Monday, 11 April 2011

SIBs and ABS

One of the problems which the Work Programme faced from the outset was that there was to be no, or very little, payment to the providers up front; they would have to stump up the money to finance it until the job outcomes started coming in - if they ever did. It's hugely risky, it excluded all but the biggest companies, and it drove even them into partnerships with other firms. But there's another model on the table, one which A4e's Mark Lovell is keen on. It's called Social Impact Bonds. There's an explanation and diagram here. Investors come in and put the money up to finance the providers' "interventions"; they work on the "target population", and the government repays the investors from the money saved by the success of the "interventions". Sounds reasonable. Certainly the private companies will get paid, and the risk is borne by people who can afford the gamble.
But the effect of this model is even worse than the current system. It further distances the state from those individuals who are seen as problems; they are not part of society, just nuisances who require intervention in their lives, and that intervention is a market in which financiers can invest.
Something else which interests Lovell is the Alternative Business Structure (ABS) for legal firms.
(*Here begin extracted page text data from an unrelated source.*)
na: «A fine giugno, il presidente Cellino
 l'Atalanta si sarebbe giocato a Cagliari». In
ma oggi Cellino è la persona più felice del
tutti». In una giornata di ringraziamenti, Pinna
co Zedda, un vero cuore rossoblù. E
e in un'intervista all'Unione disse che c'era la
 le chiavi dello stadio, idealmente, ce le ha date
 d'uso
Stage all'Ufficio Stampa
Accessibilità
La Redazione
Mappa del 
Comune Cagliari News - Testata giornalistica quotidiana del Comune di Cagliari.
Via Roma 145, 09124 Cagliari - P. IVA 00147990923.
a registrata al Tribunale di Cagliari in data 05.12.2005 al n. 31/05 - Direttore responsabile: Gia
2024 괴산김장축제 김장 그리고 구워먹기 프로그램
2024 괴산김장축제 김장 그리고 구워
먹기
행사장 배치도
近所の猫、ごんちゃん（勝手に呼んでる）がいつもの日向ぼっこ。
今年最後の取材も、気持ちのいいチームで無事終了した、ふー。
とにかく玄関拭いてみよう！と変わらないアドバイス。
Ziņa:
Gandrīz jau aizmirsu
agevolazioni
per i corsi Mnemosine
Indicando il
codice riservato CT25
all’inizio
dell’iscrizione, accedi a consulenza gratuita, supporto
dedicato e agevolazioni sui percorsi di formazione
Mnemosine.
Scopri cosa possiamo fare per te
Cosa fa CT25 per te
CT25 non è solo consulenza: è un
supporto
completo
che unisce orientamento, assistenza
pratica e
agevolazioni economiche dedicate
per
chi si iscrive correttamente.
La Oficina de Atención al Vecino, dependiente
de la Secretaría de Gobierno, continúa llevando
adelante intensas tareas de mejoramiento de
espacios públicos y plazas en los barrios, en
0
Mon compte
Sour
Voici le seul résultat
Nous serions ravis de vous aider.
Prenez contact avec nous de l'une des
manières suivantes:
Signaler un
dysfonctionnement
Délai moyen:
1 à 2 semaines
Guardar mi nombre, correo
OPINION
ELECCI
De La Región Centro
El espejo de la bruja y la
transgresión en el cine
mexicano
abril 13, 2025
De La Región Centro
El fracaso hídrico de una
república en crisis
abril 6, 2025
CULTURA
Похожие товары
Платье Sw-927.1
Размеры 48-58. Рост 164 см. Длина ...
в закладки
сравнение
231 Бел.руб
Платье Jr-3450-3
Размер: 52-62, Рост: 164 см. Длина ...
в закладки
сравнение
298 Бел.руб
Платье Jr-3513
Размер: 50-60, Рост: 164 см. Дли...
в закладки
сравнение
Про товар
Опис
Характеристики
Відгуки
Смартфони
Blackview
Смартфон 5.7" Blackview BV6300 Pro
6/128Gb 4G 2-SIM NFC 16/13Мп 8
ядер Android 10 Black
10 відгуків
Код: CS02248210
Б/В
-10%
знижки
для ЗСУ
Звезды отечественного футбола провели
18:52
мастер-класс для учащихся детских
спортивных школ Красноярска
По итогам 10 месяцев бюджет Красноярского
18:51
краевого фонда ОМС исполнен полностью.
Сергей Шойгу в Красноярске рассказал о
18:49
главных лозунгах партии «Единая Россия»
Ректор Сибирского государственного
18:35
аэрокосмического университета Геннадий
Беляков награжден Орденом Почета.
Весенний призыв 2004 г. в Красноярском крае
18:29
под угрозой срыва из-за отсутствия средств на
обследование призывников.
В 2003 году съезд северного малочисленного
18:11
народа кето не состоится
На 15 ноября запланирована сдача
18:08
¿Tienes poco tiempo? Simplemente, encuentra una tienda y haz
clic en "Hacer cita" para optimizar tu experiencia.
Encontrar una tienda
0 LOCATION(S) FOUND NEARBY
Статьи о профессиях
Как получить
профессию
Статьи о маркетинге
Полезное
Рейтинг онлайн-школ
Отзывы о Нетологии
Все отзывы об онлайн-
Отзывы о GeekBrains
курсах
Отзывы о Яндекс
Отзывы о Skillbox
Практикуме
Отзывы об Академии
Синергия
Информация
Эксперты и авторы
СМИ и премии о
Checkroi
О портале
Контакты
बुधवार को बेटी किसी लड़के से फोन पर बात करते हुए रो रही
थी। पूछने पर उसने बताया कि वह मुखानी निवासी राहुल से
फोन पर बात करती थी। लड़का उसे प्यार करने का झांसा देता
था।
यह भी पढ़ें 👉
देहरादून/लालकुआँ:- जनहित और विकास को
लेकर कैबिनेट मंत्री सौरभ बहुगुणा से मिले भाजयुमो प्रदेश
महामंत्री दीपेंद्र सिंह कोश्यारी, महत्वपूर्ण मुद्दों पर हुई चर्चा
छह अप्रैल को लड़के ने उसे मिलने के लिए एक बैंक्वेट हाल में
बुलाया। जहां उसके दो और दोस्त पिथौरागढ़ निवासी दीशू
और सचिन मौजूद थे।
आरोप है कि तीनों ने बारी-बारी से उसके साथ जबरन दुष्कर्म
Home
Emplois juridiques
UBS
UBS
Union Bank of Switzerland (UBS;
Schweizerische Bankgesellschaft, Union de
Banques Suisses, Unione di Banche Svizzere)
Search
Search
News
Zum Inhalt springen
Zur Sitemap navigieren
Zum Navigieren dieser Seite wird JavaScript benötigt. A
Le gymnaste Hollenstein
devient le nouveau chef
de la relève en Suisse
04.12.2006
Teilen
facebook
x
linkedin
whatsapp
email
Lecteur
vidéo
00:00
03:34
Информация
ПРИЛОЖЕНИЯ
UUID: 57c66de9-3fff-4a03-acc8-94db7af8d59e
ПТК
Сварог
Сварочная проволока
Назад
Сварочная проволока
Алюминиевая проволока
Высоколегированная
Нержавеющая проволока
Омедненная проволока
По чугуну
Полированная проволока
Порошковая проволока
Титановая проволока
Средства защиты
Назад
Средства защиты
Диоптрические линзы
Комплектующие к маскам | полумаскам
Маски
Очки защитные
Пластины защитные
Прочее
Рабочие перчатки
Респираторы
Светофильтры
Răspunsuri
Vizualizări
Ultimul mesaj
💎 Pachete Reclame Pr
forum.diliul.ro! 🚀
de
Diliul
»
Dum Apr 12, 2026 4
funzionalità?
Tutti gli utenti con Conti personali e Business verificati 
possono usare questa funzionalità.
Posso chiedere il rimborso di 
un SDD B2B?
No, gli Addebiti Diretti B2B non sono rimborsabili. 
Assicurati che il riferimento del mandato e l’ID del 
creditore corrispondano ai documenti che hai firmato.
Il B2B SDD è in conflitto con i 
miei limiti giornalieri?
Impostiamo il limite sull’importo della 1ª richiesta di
It will come into operation this year, and allows any "fit and proper" person or company to own a legal services firm. It's been called "Tesco law" because supermarkets will be able provide legal services. There are lots of safeguards but it opens the sytem up to competition. And of course A4e is interested! They got into the Community Legal Advice business by partnering with an established legal firm, but if they can set up their own ABS a whole new market opens up. Lovell says that his focus is on what it could do for people on benefits and low incomes.